### What to do
Replace each "Transcribe" in the lines below with "Copy out" and write the lines out again, changing nothing else.

* START *

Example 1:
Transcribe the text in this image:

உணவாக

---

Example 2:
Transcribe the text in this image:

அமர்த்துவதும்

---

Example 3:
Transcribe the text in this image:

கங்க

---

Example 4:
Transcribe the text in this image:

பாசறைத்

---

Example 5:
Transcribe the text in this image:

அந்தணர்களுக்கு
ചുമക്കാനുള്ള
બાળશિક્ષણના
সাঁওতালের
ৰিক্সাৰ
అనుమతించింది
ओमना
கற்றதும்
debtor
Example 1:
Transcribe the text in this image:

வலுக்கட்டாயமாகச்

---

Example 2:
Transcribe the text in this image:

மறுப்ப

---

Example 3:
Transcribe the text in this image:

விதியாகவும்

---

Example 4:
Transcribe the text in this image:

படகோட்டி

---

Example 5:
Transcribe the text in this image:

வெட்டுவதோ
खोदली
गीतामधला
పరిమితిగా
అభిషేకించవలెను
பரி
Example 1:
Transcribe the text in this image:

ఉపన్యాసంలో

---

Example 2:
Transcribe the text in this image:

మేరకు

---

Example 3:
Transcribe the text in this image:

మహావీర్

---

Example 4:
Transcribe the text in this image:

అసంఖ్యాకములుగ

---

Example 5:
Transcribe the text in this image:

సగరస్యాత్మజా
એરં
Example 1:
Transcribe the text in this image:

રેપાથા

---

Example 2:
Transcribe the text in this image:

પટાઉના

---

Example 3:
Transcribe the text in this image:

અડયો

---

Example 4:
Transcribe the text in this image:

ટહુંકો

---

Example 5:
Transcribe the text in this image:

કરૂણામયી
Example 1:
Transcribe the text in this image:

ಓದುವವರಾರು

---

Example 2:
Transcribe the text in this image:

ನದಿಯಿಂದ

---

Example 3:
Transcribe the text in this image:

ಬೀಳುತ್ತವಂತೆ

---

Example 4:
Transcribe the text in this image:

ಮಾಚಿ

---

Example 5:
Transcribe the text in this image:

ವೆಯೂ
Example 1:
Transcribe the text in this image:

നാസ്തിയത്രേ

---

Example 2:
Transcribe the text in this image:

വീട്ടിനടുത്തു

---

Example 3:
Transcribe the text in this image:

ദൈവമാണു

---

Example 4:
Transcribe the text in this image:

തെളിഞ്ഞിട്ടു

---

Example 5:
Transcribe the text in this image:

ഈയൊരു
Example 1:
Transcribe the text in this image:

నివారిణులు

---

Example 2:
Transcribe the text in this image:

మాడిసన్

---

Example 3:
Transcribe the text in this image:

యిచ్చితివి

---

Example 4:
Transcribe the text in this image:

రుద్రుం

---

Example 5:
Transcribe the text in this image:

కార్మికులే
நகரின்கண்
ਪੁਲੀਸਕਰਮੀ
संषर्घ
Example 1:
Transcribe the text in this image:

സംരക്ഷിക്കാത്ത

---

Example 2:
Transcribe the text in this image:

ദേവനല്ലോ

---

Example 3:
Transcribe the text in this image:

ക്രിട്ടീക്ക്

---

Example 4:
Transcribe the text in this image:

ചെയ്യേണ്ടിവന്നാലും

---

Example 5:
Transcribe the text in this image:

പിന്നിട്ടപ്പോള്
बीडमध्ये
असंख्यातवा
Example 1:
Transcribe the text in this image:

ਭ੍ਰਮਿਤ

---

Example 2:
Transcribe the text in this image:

* END *

### Worked answer
Example 1:
Copy out the text in this image:

உணவாக

---

Example 2:
Copy out the text in this image:

அமர்த்துவதும்

---

Example 3:
Copy out the text in this image:

கங்க

---

Example 4:
Copy out the text in this image:

பாசறைத்

---

Example 5:
Copy out the text in this image:

அந்தணர்களுக்கு
ചുമക്കാനുള്ള
બાળશિક્ષણના
সাঁওতালের
ৰিক্সাৰ
అనుమతించింది
ओमना
கற்றதும்
debtor
Example 1:
Copy out the text in this image:

வலுக்கட்டாயமாகச்

---

Example 2:
Copy out the text in this image:

மறுப்ப

---

Example 3:
Copy out the text in this image:

விதியாகவும்

---

Example 4:
Copy out the text in this image:

படகோட்டி

---

Example 5:
Copy out the text in this image:

வெட்டுவதோ
खोदली
गीतामधला
పరిమితిగా
అభిషేకించవలెను
பரி
Example 1:
Copy out the text in this image:

ఉపన్యాసంలో

---

Example 2:
Copy out the text in this image:

మేరకు

---

Example 3:
Copy out the text in this image:

మహావీర్

---

Example 4:
Copy out the text in this image:

అసంఖ్యాకములుగ

---

Example 5:
Copy out the text in this image:

సగరస్యాత్మజా
એરં
Example 1:
Copy out the text in this image:

રેપાથા

---

Example 2:
Copy out the text in this image:

પટાઉના

---

Example 3:
Copy out the text in this image:

અડયો

---

Example 4:
Copy out the text in this image:

ટહુંકો

---

Example 5:
Copy out the text in this image:

કરૂણામયી
Example 1:
Copy out the text in this image:

ಓದುವವರಾರು

---

Example 2:
Copy out the text in this image:

ನದಿಯಿಂದ

---

Example 3:
Copy out the text in this image:

ಬೀಳುತ್ತವಂತೆ

---

Example 4:
Copy out the text in this image:

ಮಾಚಿ

---

Example 5:
Copy out the text in this image:

ವೆಯೂ
Example 1:
Copy out the text in this image:

നാസ്തിയത്രേ

---

Example 2:
Copy out the text in this image:

വീട്ടിനടുത്തു

---

Example 3:
Copy out the text in this image:

ദൈവമാണു

---

Example 4:
Copy out the text in this image:

തെളിഞ്ഞിട്ടു

---

Example 5:
Copy out the text in this image:

ഈയൊരു
Example 1:
Copy out the text in this image:

నివారిణులు

---

Example 2:
Copy out the text in this image:

మాడిసన్

---

Example 3:
Copy out the text in this image:

యిచ్చితివి

---

Example 4:
Copy out the text in this image:

రుద్రుం

---

Example 5:
Copy out the text in this image:

కార్మికులే
நகரின்கண்
ਪੁਲੀਸਕਰਮੀ
संषर्घ
Example 1:
Copy out the text in this image:

സംരക്ഷിക്കാത്ത

---

Example 2:
Copy out the text in this image:

ദേവനല്ലോ

---

Example 3:
Copy out the text in this image:

ക്രിട്ടീക്ക്

---

Example 4:
Copy out the text in this image:

ചെയ്യേണ്ടിവന്നാലും

---

Example 5:
Copy out the text in this image:

പിന്നിട്ടപ്പോള്
बीडमध्ये
असंख्यातवा
Example 1:
Copy out the text in this image:

ਭ੍ਰਮਿਤ

---

Example 2:
Copy out the text in this image:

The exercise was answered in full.